Dados recentes mostram que esse segmento já movimenta bilhões de reais no país: em 2025, o faturamento de marcas próprias no varejo ultrapassou a marca de R$ 6,3 bilhões, com crescimento superior a 9% em relação ao ano anterior. Os canais de atacarejo, supermercados regionais e farmácias foram os que mais registraram expansão.
Tradicionalmente associadas à economia, as marcas próprias começaram a ganhar relevância justamente pela combinação entre preço competitivo e qualidade percebida.

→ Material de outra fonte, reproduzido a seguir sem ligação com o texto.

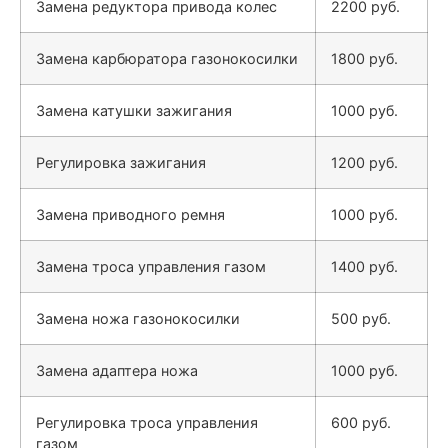
Замена редуктора привода колес
2200 руб.
Замена карбюратора газонокосилки
1800 руб.
Замена катушки зажигания
1000 руб.
Регулировка зажигания
1200 руб.
Замена приводного ремня
1000 руб.
Замена троса управления газом
1400 руб.
Замена ножа газонокосилки
500 руб.
Замена адаптера ножа
1000 руб.
Регулировка троса управления
600 руб.
газом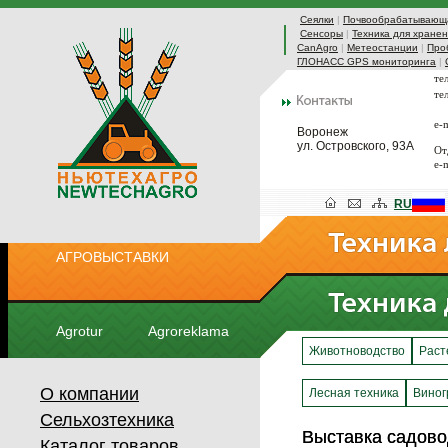
Сеялки
|
Почвообрабатывающа
Сенсоры
|
Техника для хранен
CanAgro
|
Метеостанции
|
Про
ГЛОНАСС GPS мониторинга
|
те
те
e-
Воронеж
ул. Островского, 93А
От
e-
RU
АГРОВЫСТАВКИ
Agrotur
Agroreklama
Животноводство
Раст
О компании
Лесная техника
Виног
Сельхозтехника
Выставка садов
Выставка садов
Каталог товаров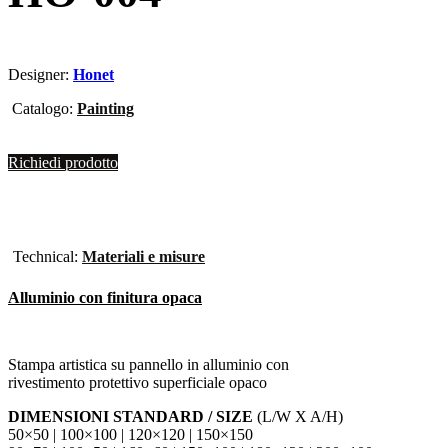
Designer:
Honet
Catalogo:
Painting
Richiedi prodotto
Technical:
Materiali e misure
Alluminio con finitura opaca
Stampa artistica su pannello in alluminio con
rivestimento protettivo superficiale opaco
DIMENSIONI STANDARD / SIZE
(L/W X A/H)
50×50 | 100×100 | 120×120 | 150×150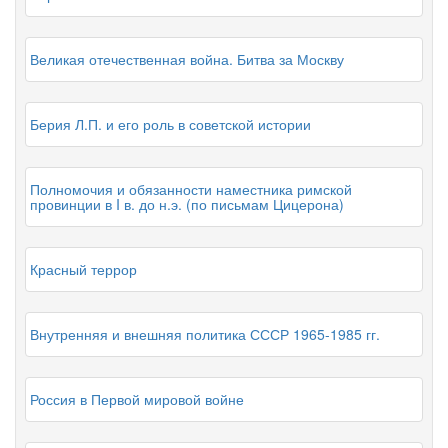
Великая отечественная война. Битва за Москву
Берия Л.П. и его роль в советской истории
Полномочия и обязанности наместника римской
провинции в I в. до н.э. (по письмам Цицерона)
Красный террор
Внутренняя и внешняя политика СССР 1965-1985 гг.
Россия в Первой мировой войне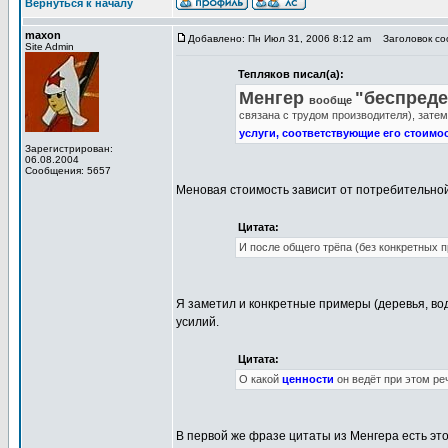
Вернуться к началу
maxon
Добавлено: Пн Июл 31, 2006 8:12 am
Заголовок соо
Site Admin
Тепляков писал(а):
Менгер
"беспред
вообще
связана с трудом производителя), затем
услуги, соответствующие его стоимо
Зарегистрирован:
06.08.2004
Сообщения: 5657
Меновая стоимость зависит от потребительной 
Цитата:
И после общего трёпа (без конкретных п
Я заметил и конкретные примеры (деревья, вода
усилий.
Цитата:
О какой
ценности
он ведёт при этом ре
В первой же фразе цитаты из Менгера есть это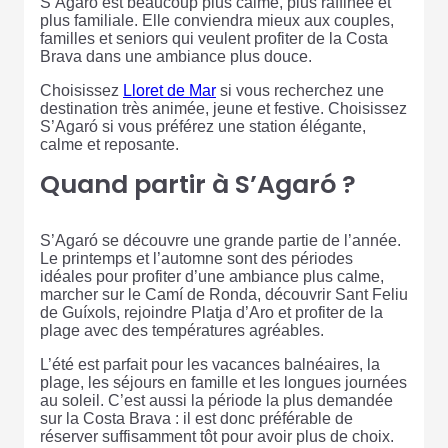
S’Agaró est beaucoup plus calme, plus raffinée et
plus familiale. Elle conviendra mieux aux couples,
familles et seniors qui veulent profiter de la Costa
Brava dans une ambiance plus douce.
Choisissez
Lloret de Mar
si vous recherchez une
destination très animée, jeune et festive. Choisissez
S’Agaró si vous préférez une station élégante,
calme et reposante.
Quand partir à S’Agaró ?
S’Agaró se découvre une grande partie de l’année.
Le printemps et l’automne sont des périodes
idéales pour profiter d’une ambiance plus calme,
marcher sur le Camí de Ronda, découvrir Sant Feliu
de Guíxols, rejoindre Platja d’Aro et profiter de la
plage avec des températures agréables.
L’été est parfait pour les vacances balnéaires, la
plage, les séjours en famille et les longues journées
au soleil. C’est aussi la période la plus demandée
sur la Costa Brava : il est donc préférable de
réserver suffisamment tôt pour avoir plus de choix.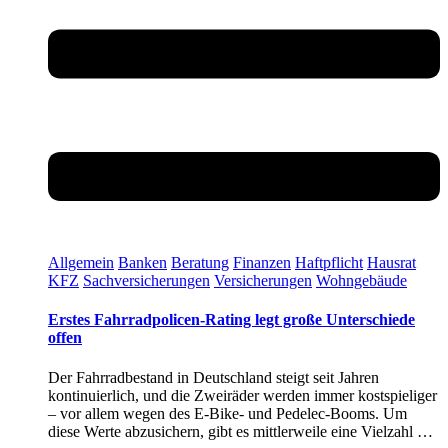
Allgemein
Banken
Beratung
Finanzen
Haftpflicht
Hausrat
KFZ
Sachversicherungen
Versicherungen
Wohngebäude
Erstes Fahrradpolicen-Rating legt große Unterschiede
offen
Der Fahrradbestand in Deutschland steigt seit Jahren
kontinuierlich, und die Zweiräder werden immer kostspieliger
– vor allem wegen des E-Bike- und Pedelec-Booms. Um
diese Werte abzusichern, gibt es mittlerweile eine Vielzahl …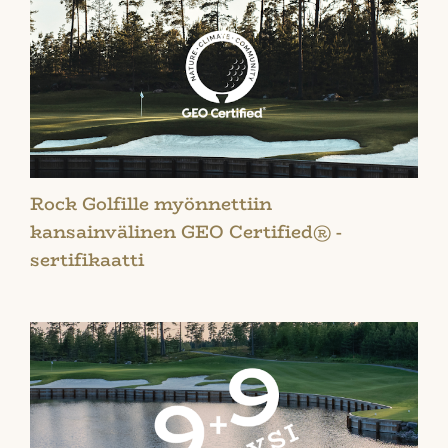
Rock Golfille myönnettiin
kansainvälinen GEO Certified® -
sertifikaatti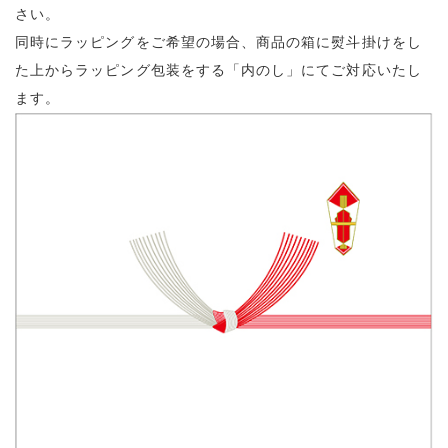
さい。
同時にラッピングをご希望の場合、商品の箱に熨斗掛けをし
た上からラッピング包装をする「内のし」にてご対応いたし
ます。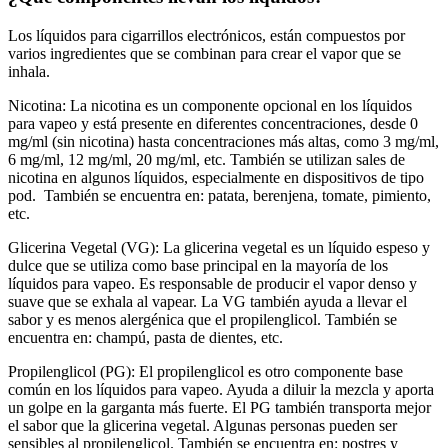
Los líquidos para cigarrillos electrónicos, están compuestos por
varios ingredientes que se combinan para crear el vapor que se
inhala.
Nicotina:
La nicotina es un componente opcional en los líquidos
para vapeo y está presente en diferentes concentraciones, desde 0
mg/ml (sin nicotina) hasta concentraciones más altas, como 3 mg/ml,
6 mg/ml, 12 mg/ml, 20 mg/ml, etc. También se utilizan sales de
nicotina en algunos líquidos, especialmente en dispositivos de tipo
pod.
También se encuentra en: patata, berenjena, tomate, pimiento,
etc.
Glicerina Vegetal (VG):
La glicerina vegetal es un líquido espeso y
dulce que se utiliza como base principal en la mayoría de los
líquidos para vapeo. Es responsable de producir el vapor denso y
suave que se exhala al vapear. La VG también ayuda a llevar el
sabor y es menos alergénica que el propilenglicol.
También se
encuentra en: champú, pasta de dientes, etc.
Propilenglicol (PG):
El propilenglicol es otro componente base
común en los líquidos para vapeo. Ayuda a diluir la mezcla y aporta
un golpe en la garganta más fuerte. El PG también transporta mejor
el sabor que la glicerina vegetal. Algunas personas pueden ser
sensibles al propilenglicol. También se encuentra en: postres y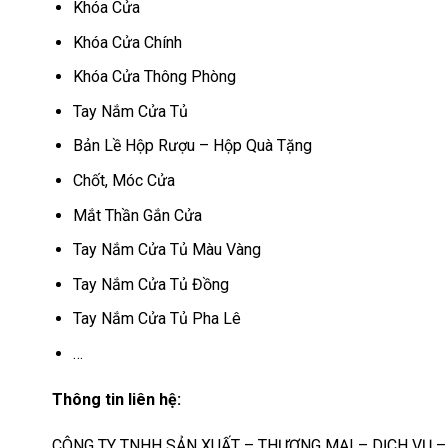
Khóa Cửa
Khóa Cửa Chính
Khóa Cửa Thông Phòng
Tay Nắm Cửa Tủ
Bản Lề Hộp Rượu – Hộp Quà Tặng
Chốt, Móc Cửa
Mắt Thần Gắn Cửa
Tay Nắm Cửa Tủ Màu Vàng
Tay Nắm Cửa Tủ Đồng
Tay Nắm Cửa Tủ Pha Lê
…
Thông tin liên hệ:
CÔNG TY TNHH SẢN XUẤT – THƯƠNG MẠI – DỊCH VỤ 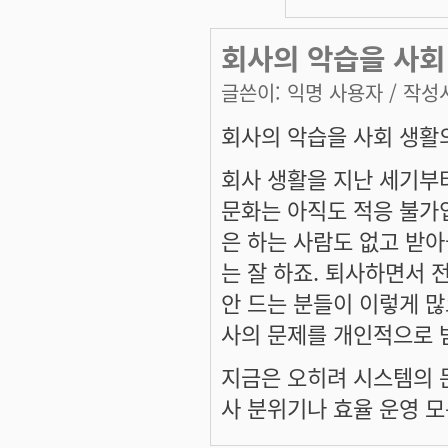
회사의 악습을 사회
글쓴이:
익명 사용자
/ 작성시
회사의 악습을 사회 생활
회사 생활을 지난 세기부
문화는 아직도 적응 불가
은 하는 사람도 없고 받
는 잘 하죠. 퇴사하면서 
안 드는 분들이 이렇게 많
사의 문제를 개인적으로 
지금은 오히려 시스템의 문
사 분위기나 효율 운영 모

Segundo revelou uma pesquisa da NielsenIQ, 69% dos brasileiros consideram as marcas próprias uma boa alternativa às marcas tradicionais, e 72% apontam que elas oferecem excelente custo‑benefício, um indicador claro de que o atributo “preço baixo” já não é mais o único motivador de compra.
Esse perfil de consumo está alinhado a uma mudança global: consumidores estão mais dispostos a testar novos produtos, menos fiéis às marcas tradicionais e mais focados em valor e experiência. Para as empresas, isso significa aprender algumas lições cruciais, como:
- Foco em qualidade e diferenciação:
Produtos de marca própria hoje não são mais percebidos como “alternativas inferiores”. Investir em desenvolvimento, controles de qualidade rigorosos e embalagem atrativa é essencial para conquistar a confiança do consumidor, e elevar a percepção de valor.
- Construção de relacionamento com o varejo:
O desenvolvimento de private labels exige uma colaboração estratégica entre fornecedores e varejistas, alinhando capacidades de produção, design, marketing e logística para criar linhas que atendam às expectativas do mercado.
- Inovação e segmentação inteligente:
Marcas próprias de sucesso estão expandindo para categorias premium e segmentos especializados, indo além de produtos básicos. Isso inclui iniciativas que atendem a nichos específicos, elevando a margem e fortalecendo a imagem das redes detentoras das marcas.
- Posicionamento de marca:
Embora muitas marcas próprias capitalizem o benefício de preço, aquelas que conseguem construir uma narrativa de marca consistente, com propósito, qualidade e promessa de valor, ganham mais fidelidade e diferenciação frente aos concorrentes.
Embora em alguns mercados maduros, como nos EUA, as marcas próprias já representem mais de um terço das vendas de bens de consumo rápido, no Brasil o movimento ainda tem espaço para crescer de forma acelerada. Essa lacuna representa uma oportunidade para empresas que enxergam o segmento como uma frente estratégica para fidelização, inovação e expansão de portfólio.
Empresas que investirem em qualidade, identidade de marca e integração com as expectativas do mercado, estarão bem-posicionadas para liderar essa nova fase do varejo, não apenas respondendo à demanda por valor, mas antecipando o que o consumidor quer e precisa.